Impact des activités humaines sur la moitié des phénomènes météo extrêmes en 2012 (rapport)

Au total 18 équipes de scientifiques dans le monde ont contribué à l’analyse des causes des douze événements météo et climatiques d’intensité exceptionnelle qui se sont produits l’an dernier comme les sécheresses et l’ouragan Sandy aux Etats-Unis, la fonte record des glaces arctiques ou les pluies diluviennes en Grande-Bretagne, en Australie, dans le nord de la Chine et au Japon.
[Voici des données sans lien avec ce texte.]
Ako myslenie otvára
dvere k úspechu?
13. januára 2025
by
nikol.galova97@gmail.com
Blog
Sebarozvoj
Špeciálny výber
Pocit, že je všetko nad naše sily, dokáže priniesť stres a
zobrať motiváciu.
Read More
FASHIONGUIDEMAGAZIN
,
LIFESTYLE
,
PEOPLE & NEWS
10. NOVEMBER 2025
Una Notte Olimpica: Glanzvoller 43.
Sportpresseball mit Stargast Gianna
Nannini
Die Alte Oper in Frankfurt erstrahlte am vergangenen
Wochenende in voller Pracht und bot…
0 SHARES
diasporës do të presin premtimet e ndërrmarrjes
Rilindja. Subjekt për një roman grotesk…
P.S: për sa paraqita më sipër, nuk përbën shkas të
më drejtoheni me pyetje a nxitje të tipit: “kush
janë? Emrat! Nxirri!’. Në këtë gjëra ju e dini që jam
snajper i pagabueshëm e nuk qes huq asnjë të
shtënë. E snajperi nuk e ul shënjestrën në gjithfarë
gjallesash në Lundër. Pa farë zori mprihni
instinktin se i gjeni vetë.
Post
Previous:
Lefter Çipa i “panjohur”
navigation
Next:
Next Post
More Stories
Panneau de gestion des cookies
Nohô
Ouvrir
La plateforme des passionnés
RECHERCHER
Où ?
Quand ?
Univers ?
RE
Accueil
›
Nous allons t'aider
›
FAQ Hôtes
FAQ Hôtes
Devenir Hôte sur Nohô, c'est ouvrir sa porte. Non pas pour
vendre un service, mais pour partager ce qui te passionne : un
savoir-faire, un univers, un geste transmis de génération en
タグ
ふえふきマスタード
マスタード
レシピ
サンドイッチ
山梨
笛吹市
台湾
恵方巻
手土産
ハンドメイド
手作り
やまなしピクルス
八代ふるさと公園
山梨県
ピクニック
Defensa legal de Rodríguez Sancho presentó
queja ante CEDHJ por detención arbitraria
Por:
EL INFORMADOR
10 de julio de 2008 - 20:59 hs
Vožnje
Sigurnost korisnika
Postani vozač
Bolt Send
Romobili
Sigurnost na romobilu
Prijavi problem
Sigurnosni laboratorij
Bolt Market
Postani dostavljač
Le rapport souligne que “les mécanismes météorologiques naturels et les fluctuations normales du climat ont joué un rôle clé dans ces phénomènes”.

Toutefois, ajoutent les auteurs, “dans certains cas, les analyses révèlent clairement que le changement climatique induit par les émissions de gaz à effet de serre résultant des activités humaines a contribué à ces phénomènes”.

“Ce rapport vient accroître la capacité grandissante de la science du climat à la compréhension de la complexité des facteurs naturels et résultant des activités humaines qui contribuent à ces événements de la nature”, a dit lors d’une conférence de presse téléphonique Thomas Karl, directeur du Centre national des données climatiques à l’Agence américaine océanographique et atmosphérique (NOAA).

“Toutefois, déterminer les causes de ces phénomènes extrêmes demeure un défi”, a-t-il estimé.

Outre la recherche des causes de ces événements, les multiples analyses de quatre de ces phénomènes (les deux vagues de chaleur aux Etats-Unis, la fonte record de la banquise arctique en été et les très fortes précipitations dans le nord de l’Europe et dans l’est australien) ont permis aux scientifiques de comparer les faiblesses et les points forts des différentes méthodes, notent les auteurs. Et selon eux, malgré ces approches variées les chercheurs sont parvenus à des conclusions très semblables sur les causes de ces phénomènes.